Fitch would go on to win his next two fights before getting a chance to challenge for the WSOF Welterweight Championship against Rousimar Palhares. He lost the fight via kneebar in just :90 seconds, thought that’s really nothing to be ashamed of either, Rousimar is probably the number one leg lock artist in MMA. Ryan Hall and Marcin Held are up there too, but man he’s a dangerous BJJ player, you don’t want him getting ahold of any limbs. Fitch went from 23-3 (1 NC) to going 3-4-1 in his next eight, it seemed as if he just didn’t have it anymore. However, since then, which was in late 2014, he hasn’t lost.
He’s gone 5-0 since, and against some good competition too. He defeated former UFC and WSOF Middleweight title challenger Yushin Okami in his next outing, which was the WSOF Welterweight title eliminator. He won the WSOF belt in his next fight, and defended it against former multiple time world champion, Jake Shields, before the WSOF changed their name, and was now called PFL. He defended his PFL belt once, against Brian Foster, before making the move to Bellator. He, like Rory, made his Bellator debut against Paul Daley, and he, like Rory, also defeated him. Now he gets his shot against Rory MacDonald for the vacant Bellator Welterweight Championship.
Rory MacDonald (20-5) vs. Jon Fitch (31-7-1) 1 NC
This is a more interesting match up than many give it credit for; Jon was a top three welterweight in the world for four or five years straight, and the same with Rory really. Rory holds a black belt in no-gi BJJ, while Fitch holds a black belt in Guerrilla Jiu-Jitsu. You’d think Fitch would have the wrestling edge, but who knows? Demian Maia couldn’t do to Rory what he did to Fitch.
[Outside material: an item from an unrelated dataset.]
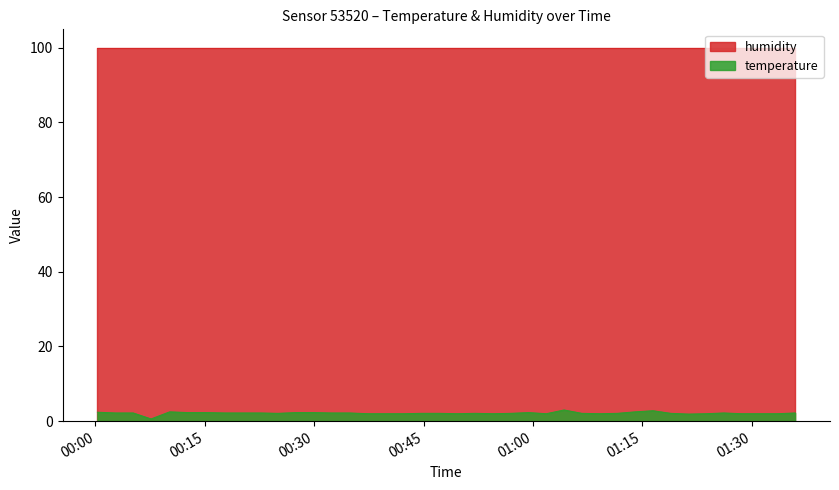

Rank the series by their maximum value, from lowest to highest.

temperature, humidity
Rory was also previously the only man to ever take Tyron Woodley down, he can wrestle very well himself. The stand up obviously is in Rory’s favor, and they’re both 6′, with Rory having a two inch reach advantage. Who wins this one? Who moves further along in the Bellator Welterweight Gran Prix? Who will be the Bellator Welterweight Champion at the end of Saturday night? Tune in to find out!